The utilities allow various cross-region issues to be resolved in a
simple fashion, such as editing block/entity/world state from any region
by using tasks queues, or by avoiding concurrency issues by using
RegionizedData. More advanced operations such as teleportation,
player respawning, and portalling, all make use of these utilities
to ensure the operation is thread-safe.
Entity intra and inter dimension teleports
Entities need special logic in order to teleport safely between other regions or other dimensions. In all cases however, the call to teleport/place an entity must be invoked on the region owning the entity. The EntityScheduler can be used to easily schedule code to execute in such a context.
Simple teleportation
In a simple teleportation, the entity already exists in a world at a location and the target location and dimension are known. This operation is split into two parts: transform and async place. In this case, the transform operation removes the entity from the current world, then adjusts the position. The async place operation schedules a task to the target location using the RegionizedTaskQueue to add the entity to the target dimension at the target position.
The various implementation details such as non-player entities being copied in the transform operation are left out, as those are not relevant for the high level overview.

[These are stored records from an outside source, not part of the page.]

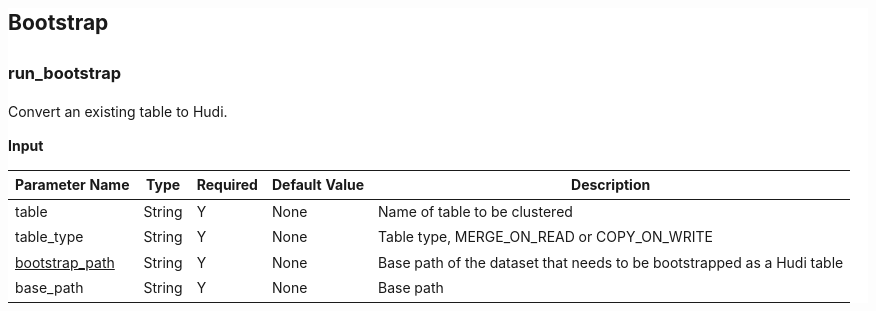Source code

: ## Bootstrap

### run_bootstrap

Convert an existing table to Hudi.

**Input**

| Parameter Name                                                               | Type    | Required | Default Value                                                                 | Description                                                                                                                                                                                                                                                                                                                                                                                                                                                                                                                                                                                                                                                                                                                  |
|------------------------------------------------------------------------------|---------|----------|-------------------------------------------------------------------------------|------------------------------------------------------------------------------------------------------------------------------------------------------------------------------------------------------------------------------------------------------------------------------------------------------------------------------------------------------------------------------------------------------------------------------------------------------------------------------------------------------------------------------------------------------------------------------------------------------------------------------------------------------------------------------------------------------------------------------|
| table                                                                        | String  | Y        | None                                                                          | Name of table to be clustered                                                                                                                                                                                                                                                                                                                                                                                                                                                                                                                                                                                                                                                                                                |
| table_type                                                                   | String  | Y        | None                                                                          | Table type, MERGE_ON_READ or COPY_ON_WRITE                                                                                                                                                                                                                                                                                                                                                                                                                                                                                                                                                                                                                                                                                   |
| [bootstrap_path](/docs/next/configurations#hoodiebootstrapbasepath)          | String  | Y        | None                                                                          | Base path of the dataset that needs to be bootstrapped as a Hudi table                                                                                                                                                                                                                                                                                                                                                                                                                                                                                                                                                                                                                                                       |
| base_path                                                                    | String  | Y        | None                                                                          | Base path                                                                                                                                                                                                                                                                                                                                                                                                                                                                                                                                                                                                                                                                                                                    |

Things such as player login and player respawn are generally considered simple teleportation. The player login case only differs since the player does not exist in any world at the start, and that the async transform must additionally find a place to spawn the player. The player respawn is similar to the player login as the respawn differs by having the player in the world at the time of respawn.
Portal teleport
Portal teleport differs from simple teleportation as portalling does not know the exact location of the teleport. Thus, the transform step does not update the entity position, but rather a new operation is inserted between transform and async place: async search/create which is responsible for finding and/or creating the exit portal.
Additionally, the current Vanilla code can refuse a portal if the entity is non-player and the nether exit portal does not already exist. But since the portal location is only determined by the async place, it is too late to abort - so, portal logic has been re-done so that there is no difference between players and entities. Now both entities and players create exit portals, whether it be for the nether or end.
Shutdown during teleport
Since the teleport happens over multiple steps, the server shutdown process must deal with uncompleted teleportations manually.
Server shutdown process
The shutdown process occurs by spawning a separate shutdown thread, which then runs the shutdown logic:
- Shutdown the tick region scheduler, stopping any further ticks
- Halt metrics processing
- Disable plugins
- Stop accepting new connections
- Send disconnect (but do not remove) packets to all players
- Halt the chunk systems for all worlds
- Execute shutdown logic for all worlds by finish all pending teleports for all regions, then saving all chunks in the world, and finally saving the level data for the world (level.dat and other .dat files).
- Save all players
- Shutting down the resource manager
- Releasing the level lock
- Halting remaining executors (Util executor, region I/O threads, etc)
The important differences to Vanilla is that the player kick and world saving logic is replaced by steps 5-8.
For step 5, the players cannot be kicked before teleportations are finished, as kicking would save the player dat file. So, save is moved after.
For step 6, the chunk system halt is done before saving so that all chunk generation is halted. This will reduce the load on the server as it shuts down, which may be critical in memory-constrained scenarios.
For step 7, teleportations are completed differently depending on the type: simple or portal.
Simple teleportations are completed by forcing the entity being teleported to be added to the entity chunk specified by the target location. This allows the entity to be saved at the target position, as if the teleportation did complete before shutdown.
Portal teleportations are completed by forcing the entity being teleported to be added to the entity chunk specified from where the entity teleported from. Since the target location is not known, the entity can only be placed back at the origin. While this behavior is not ideal, the shutdown logic must account for any broken world state - which means that finding or create the target exit portal may not be an option.
The teleportation completion must be performed before the world save so that the teleport completed entities save.
For step 8, only save players after the teleportations are completed.
The remaining steps are Vanilla.